Serwis informacyjny

FANC: belgijskie reaktory mogą działać po 2025 roku

Data dodania: środa, 19 stycznia 2022, autor: nuclear.pl

Belgijska Federalna Agencja Dozoru Jądrowego FANC poinformowała, że przedłużenie eksploatacji bloków Doel-4 oraz Tihange-3 poza horyzont roku 2025 jest możliwe, jednak wymagałoby podjęcia szybkich decyzji i realizacji określonych prac modernizacyjnych podwyższających poziom bezpieczeństwa tych jednostek. Oświadczenie to wpisuje się w bardzo burzliwą debatę dotyczącą przyszłości energetyki jądrowej w Belgii.

Elektrownia jądrowa Doel, fot. mat. pras.
Elektrownia jądrowa Doel, fot. mat. pras.
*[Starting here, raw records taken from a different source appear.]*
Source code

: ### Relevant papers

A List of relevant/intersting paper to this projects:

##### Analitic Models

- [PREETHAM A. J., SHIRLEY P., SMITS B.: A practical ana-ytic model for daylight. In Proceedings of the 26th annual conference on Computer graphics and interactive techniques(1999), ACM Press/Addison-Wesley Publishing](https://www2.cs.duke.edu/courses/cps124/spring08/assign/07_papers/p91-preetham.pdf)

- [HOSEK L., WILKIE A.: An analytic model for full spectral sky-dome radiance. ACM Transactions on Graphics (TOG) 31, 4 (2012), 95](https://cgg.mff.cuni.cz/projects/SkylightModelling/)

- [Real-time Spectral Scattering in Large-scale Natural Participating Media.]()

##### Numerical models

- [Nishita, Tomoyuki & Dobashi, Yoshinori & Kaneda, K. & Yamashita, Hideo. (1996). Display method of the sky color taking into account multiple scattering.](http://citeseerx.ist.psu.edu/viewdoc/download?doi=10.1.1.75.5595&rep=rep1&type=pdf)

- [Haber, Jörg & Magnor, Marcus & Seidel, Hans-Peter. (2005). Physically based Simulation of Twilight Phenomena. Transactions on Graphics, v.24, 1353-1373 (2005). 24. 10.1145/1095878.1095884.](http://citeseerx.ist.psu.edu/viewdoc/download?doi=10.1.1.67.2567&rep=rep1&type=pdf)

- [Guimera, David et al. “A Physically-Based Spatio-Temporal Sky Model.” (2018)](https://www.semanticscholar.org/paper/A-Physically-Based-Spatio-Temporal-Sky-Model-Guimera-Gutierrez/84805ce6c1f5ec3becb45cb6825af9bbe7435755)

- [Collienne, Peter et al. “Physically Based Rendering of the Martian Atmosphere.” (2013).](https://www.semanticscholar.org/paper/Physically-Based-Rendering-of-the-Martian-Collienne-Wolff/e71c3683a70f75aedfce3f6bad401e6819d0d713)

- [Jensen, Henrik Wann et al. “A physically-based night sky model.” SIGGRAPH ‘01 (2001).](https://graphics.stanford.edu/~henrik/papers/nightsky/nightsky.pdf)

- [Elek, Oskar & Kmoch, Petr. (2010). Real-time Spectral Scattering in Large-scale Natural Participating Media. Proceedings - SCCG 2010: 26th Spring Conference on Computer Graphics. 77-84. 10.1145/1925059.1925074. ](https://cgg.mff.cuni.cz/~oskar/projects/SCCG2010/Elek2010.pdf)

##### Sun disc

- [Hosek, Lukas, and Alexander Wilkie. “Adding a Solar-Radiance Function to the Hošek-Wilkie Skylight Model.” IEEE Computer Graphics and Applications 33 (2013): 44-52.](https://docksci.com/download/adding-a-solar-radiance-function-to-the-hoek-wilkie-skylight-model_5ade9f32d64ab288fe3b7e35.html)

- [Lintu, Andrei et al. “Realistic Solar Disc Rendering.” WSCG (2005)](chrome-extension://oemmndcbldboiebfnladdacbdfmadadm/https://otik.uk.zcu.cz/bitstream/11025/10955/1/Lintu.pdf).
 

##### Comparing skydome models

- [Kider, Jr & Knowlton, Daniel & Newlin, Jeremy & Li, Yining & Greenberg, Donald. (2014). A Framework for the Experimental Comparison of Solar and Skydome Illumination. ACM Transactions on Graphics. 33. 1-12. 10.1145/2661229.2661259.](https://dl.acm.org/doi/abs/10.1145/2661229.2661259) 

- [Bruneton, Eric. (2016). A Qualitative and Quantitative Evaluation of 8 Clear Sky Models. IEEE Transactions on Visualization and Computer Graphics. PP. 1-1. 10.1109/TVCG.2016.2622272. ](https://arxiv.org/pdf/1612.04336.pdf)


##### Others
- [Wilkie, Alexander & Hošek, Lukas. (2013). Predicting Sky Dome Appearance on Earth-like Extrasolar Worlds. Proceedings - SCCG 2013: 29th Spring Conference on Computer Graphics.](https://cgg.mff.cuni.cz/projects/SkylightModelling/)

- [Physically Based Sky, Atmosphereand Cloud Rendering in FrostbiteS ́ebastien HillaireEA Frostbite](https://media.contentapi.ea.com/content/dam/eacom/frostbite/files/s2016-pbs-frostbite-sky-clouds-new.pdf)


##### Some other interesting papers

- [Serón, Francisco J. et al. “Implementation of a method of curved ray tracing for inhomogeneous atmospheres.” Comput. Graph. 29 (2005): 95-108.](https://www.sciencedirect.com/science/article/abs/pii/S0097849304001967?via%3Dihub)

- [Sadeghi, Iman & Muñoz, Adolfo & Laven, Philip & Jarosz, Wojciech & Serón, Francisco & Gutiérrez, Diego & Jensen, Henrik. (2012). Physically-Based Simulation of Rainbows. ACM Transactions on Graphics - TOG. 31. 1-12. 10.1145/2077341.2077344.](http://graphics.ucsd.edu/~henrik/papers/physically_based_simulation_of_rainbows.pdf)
W zeszłym roku kwestia ta była kością niezgody w wielopartyjnej koalicji rządowej, w szczególności w odniesieniu do dwóch najnowszych reaktorów Doel-4 i Tihange-3. Ostatecznie w grudniu ogłoszono, że zostaną one zamknięte z końcem 2025 roku, podczas gdy eksploatacja starszych jednostek zakończy się w latach 2022 i 2023. Biorąc pod uwagę, że atom odpowiada za blisko 40% generacji w Belgii taka decyzja wymaga szybkiej budowy nowych mocy gazowych i musi doprowadzić do wzrostu emisyjności krajowej energetyki, choć rząd utrzymuje, że będzie on tylko przejściowy i uważa to za niezbędny krok w transformacji energetycznej.

Rząd polecił jednak dozorowi jądrowemu zbadanie możliwości wydłużenia eksploatacji dwóch ostatnich bloków. Choć możliwość taka została określona przez premiera De Croo jako „bardzo mało prawdopodobna”, ostateczna decyzja oczekuje na wyniki analizy bezpieczeństwa energetycznego prowadzonej przez operatora systemu przesyłowego Elia; ma ona być gotowa 18 marca.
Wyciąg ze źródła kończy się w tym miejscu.